- _TASK_: After locating the line with "Document page, 1275x1650 pixels." in the data that follows, return it and every later line exactly, up to and including the line with "Page size: 1275x1650.".

- _INFORMATION PROVIDED_:

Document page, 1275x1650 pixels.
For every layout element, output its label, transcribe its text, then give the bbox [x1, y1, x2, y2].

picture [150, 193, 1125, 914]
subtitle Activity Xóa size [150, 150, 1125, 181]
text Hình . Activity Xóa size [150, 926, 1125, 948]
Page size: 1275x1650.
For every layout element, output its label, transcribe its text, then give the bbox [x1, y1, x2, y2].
---
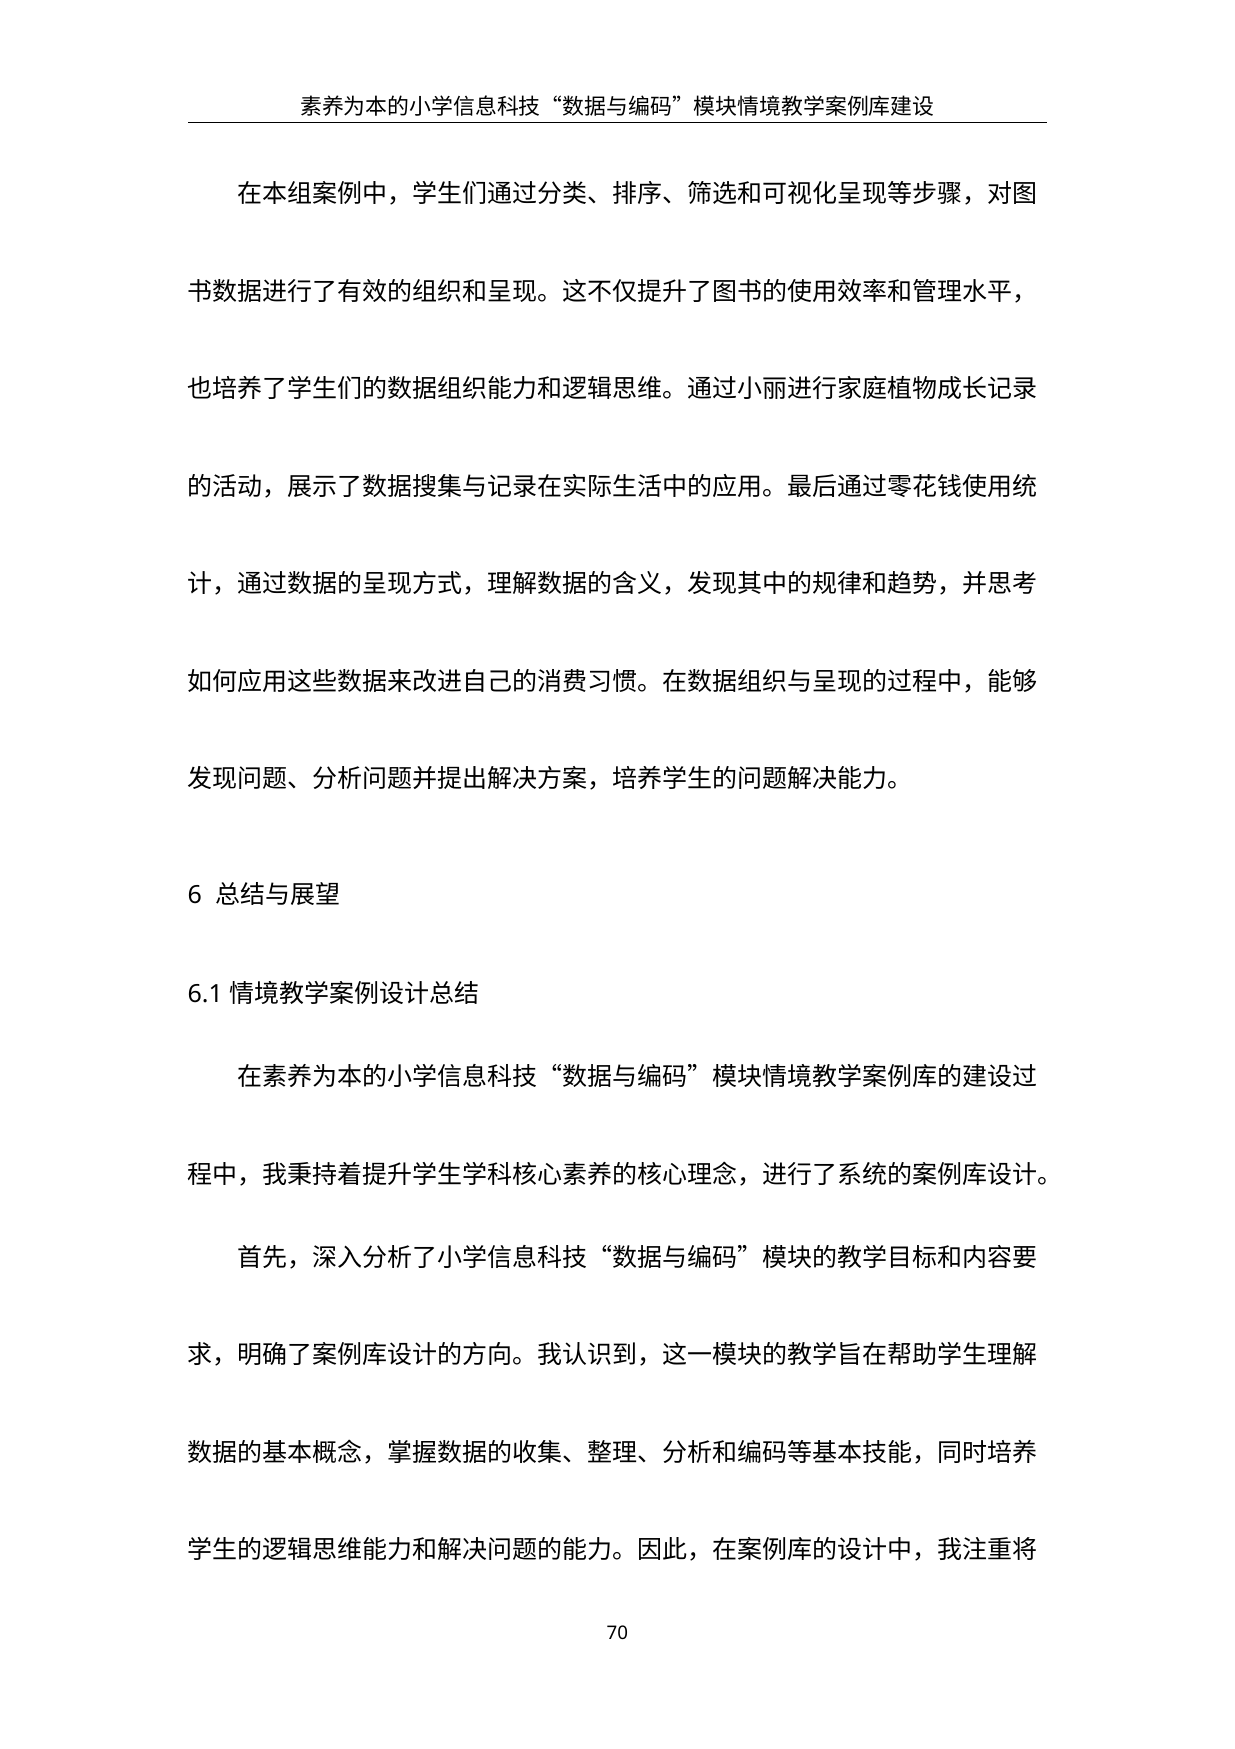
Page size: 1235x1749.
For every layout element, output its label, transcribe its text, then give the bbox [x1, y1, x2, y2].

- _FINISHED TASK_:
Document page, 1275x1650 pixels.
For every layout element, output its label, transcribe its text, then give the bbox [x1, y1, x2, y2].

picture [150, 193, 1125, 914]
subtitle Activity Xóa size [150, 150, 1125, 181]
text Hình . Activity Xóa size [150, 926, 1125, 948]
Page size: 1275x1650.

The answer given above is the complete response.